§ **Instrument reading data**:
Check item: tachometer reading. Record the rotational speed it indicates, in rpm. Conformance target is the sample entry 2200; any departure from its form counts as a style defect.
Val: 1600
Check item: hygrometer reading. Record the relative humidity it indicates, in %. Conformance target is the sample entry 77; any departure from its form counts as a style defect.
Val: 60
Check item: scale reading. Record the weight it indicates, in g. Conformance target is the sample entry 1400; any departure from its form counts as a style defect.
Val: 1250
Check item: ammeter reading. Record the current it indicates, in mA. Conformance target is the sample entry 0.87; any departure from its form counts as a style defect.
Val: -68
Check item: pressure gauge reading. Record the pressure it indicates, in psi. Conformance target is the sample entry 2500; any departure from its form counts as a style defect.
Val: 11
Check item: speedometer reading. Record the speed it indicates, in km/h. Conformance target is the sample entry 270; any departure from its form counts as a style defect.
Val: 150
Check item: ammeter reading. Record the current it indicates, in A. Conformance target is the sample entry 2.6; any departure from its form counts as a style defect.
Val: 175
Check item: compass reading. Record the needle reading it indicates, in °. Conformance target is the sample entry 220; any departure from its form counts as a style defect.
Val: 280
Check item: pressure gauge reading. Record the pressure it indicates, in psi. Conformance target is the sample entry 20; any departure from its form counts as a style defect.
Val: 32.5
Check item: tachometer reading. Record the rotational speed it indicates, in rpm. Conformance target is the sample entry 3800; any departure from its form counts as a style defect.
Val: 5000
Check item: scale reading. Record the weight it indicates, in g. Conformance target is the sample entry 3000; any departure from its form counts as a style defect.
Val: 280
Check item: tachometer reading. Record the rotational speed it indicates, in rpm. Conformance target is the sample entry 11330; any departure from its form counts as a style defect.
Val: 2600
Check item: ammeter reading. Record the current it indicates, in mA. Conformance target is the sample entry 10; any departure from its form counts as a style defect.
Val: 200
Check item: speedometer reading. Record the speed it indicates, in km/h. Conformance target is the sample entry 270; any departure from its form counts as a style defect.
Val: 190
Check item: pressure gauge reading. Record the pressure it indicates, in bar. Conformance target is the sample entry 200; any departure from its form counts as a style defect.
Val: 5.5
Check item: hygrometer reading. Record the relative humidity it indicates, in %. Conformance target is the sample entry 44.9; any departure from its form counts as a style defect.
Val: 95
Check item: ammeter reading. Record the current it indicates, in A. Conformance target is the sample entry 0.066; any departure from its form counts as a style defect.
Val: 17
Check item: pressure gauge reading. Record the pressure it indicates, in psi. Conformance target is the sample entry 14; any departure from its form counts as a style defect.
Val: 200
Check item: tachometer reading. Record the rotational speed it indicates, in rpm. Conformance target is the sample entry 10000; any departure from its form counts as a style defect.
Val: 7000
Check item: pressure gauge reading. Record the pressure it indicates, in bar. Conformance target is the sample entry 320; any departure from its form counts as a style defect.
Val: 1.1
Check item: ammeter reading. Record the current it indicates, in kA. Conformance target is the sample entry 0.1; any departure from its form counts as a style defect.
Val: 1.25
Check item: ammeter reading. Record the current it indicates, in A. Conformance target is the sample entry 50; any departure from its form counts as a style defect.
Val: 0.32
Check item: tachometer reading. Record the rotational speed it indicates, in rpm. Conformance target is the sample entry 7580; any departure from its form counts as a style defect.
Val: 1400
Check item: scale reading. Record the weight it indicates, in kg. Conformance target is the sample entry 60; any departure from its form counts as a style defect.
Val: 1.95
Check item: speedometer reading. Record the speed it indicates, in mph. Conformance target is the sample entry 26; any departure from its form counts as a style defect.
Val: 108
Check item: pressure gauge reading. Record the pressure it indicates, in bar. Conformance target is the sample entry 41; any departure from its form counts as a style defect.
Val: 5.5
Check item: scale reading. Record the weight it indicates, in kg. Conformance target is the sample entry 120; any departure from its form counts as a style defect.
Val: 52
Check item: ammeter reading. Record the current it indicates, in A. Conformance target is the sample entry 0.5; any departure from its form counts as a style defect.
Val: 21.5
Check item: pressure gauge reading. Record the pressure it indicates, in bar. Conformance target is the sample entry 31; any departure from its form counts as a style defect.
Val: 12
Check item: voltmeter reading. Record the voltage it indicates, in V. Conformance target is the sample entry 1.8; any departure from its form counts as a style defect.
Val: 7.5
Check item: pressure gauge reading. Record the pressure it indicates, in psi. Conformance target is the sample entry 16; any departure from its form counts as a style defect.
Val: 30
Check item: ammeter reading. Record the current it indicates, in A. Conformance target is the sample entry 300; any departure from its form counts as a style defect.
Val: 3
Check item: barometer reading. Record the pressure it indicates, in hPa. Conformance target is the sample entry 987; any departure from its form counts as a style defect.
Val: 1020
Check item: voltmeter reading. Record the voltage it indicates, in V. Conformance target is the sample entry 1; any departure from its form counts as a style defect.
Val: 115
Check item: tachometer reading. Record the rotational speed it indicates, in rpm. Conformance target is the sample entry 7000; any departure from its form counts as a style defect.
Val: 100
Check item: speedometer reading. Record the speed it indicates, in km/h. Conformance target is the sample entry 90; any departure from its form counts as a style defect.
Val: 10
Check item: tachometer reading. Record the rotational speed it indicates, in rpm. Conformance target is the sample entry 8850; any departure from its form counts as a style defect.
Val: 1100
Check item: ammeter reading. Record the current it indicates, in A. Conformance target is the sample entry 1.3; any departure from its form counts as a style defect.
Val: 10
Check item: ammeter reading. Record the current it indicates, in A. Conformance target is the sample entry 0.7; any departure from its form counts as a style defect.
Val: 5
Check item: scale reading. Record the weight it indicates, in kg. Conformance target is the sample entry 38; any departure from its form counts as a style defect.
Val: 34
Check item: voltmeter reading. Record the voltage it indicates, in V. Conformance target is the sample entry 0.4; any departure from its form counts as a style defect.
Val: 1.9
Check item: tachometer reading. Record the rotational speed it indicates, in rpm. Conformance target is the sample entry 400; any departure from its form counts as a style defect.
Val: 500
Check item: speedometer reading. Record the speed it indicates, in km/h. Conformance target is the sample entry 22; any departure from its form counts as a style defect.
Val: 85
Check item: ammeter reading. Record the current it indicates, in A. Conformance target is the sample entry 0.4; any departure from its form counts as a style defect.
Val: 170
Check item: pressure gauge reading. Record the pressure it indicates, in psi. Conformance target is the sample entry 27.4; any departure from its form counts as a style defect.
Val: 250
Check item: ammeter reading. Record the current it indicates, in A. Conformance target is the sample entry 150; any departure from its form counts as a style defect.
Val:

§ **To-do item**:
Count the lines of the records that contain the string "weight", treating case as significant, and give only the number.

§ **Result of this exercise**:
5